Un GP di Brno nel segno delle gomme
Sul circuito di Brno, 5.403 metri di saliscendi e curvoni veloci, la gara della MotoGP del 21 agosto 2016 si è trasformata rapidamente in una sfida di strategia. La pista bagnata e le condizioni variabili hanno reso decisiva la scelta degli pneumatici, con molti piloti costretti a rivedere i propri piani nel corso dei 22 giri in programma.
In questo contesto, il team Movistar Yamaha MotoGP ha vissuto una domenica a due facce. Rossi ha azzeccato la combinazione di gomme, riuscendo a gestire al meglio il consumo sul bagnato e a sfruttare il calo degli avversari nella seconda parte di gara. Lorenzo, al contrario, è stato penalizzato da problemi alla gomma anteriore della prima M1, che lo hanno costretto a un doppio passaggio ai box.
Rossi, scelta perfetta e rimonta da applausi
Partito con una strategia calibrata sulle condizioni della pista, Rossi ha saputo leggere meglio di molti rivali l’evoluzione del tracciato ceco. La scelta di gomme si è rivelata la chiave della sua corsa: mentre altri piloti assistevano al rapido degrado degli pneumatici, il numero 46 riusciva a mantenere un passo competitivo, costruendo la propria rimonta giro dopo giro.
Con ritmo costante e pochi errori, il pesarese ha rimontato posizioni fino a inserirsi stabilmente nella lotta per il podio, capitalizzando i problemi degli avversari nelle fasi cruciali. Il secondo posto finale rappresenta un risultato pesante in ottica campionato e conferma il feeling di Rossi con Brno e con le condizioni miste, dove controllo e sensibilità contano quanto la velocità pura.
La prestazione del pilota Yamaha è maturata nel momento più critico della gara, quando il tracciato andava asciugandosi e il grip cambiava di curva in curva. La sua capacità di adattare traiettorie e stile di guida gli ha permesso di difendere con autorità la piazza d’onore fino alla bandiera a scacchi.
Lorenzo in difficoltà, doppio cambio moto e solo 17°
Dall’altra parte del box, la gara di Jorge Lorenzo è stata compromessa fin dai primi giri. Lo spagnolo ha accusato problemi alla gomma anteriore sulla prima M1, una situazione che ha imposto un pit stop anticipato rispetto ai piani. Costretto a salire sulla seconda moto, Lorenzo non è comunque riuscito a trovare il giusto feeling sull’acqua.
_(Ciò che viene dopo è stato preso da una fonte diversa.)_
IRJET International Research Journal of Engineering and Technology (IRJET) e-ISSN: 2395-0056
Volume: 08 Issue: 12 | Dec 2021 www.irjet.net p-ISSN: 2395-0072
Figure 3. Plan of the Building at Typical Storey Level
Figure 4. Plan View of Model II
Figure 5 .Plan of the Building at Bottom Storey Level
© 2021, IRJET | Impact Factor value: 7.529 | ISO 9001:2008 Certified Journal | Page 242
La necessità di un ulteriore cambio moto ha reso impossibile recuperare terreno, relegandolo fuori dalla zona punti che conta. Il diciassettesimo posto finale riflette una domenica complessa, segnata più dalla gestione dell’emergenza che dalla ricerca della prestazione pura.
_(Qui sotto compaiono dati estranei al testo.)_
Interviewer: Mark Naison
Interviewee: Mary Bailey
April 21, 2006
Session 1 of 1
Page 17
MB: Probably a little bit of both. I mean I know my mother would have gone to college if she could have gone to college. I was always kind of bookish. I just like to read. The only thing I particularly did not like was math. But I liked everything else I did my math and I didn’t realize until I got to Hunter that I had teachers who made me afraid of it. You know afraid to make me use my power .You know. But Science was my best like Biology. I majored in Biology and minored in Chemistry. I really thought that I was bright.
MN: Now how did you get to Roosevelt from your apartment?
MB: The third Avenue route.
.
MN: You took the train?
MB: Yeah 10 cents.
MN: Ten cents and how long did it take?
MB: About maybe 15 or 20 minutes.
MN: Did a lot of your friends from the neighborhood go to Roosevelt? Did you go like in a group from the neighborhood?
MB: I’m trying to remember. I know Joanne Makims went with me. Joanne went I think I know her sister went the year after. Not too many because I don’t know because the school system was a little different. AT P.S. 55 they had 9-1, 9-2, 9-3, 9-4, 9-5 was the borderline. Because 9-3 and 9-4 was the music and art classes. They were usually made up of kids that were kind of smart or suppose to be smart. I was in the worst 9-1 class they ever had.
Per il team Movistar Yamaha MotoGP il bilancio del weekend ceco resta quindi contrastante: da un lato la conferma del talento strategico e della solidità di Rossi nelle condizioni difficili, dall’altro le difficoltà di Lorenzo nel trovare un assetto e una scelta gomme efficaci in una gara così imprevedibile.
Archiviato Brno, l’attenzione del paddock si è immediatamente spostata su Silverstone, sede del successivo appuntamento del Mondiale MotoGP 2016, con Yamaha chiamata a trasformare i segnali positivi e le lezioni apprese in Repubblica Ceca in punti pesanti per la corsa al titolo.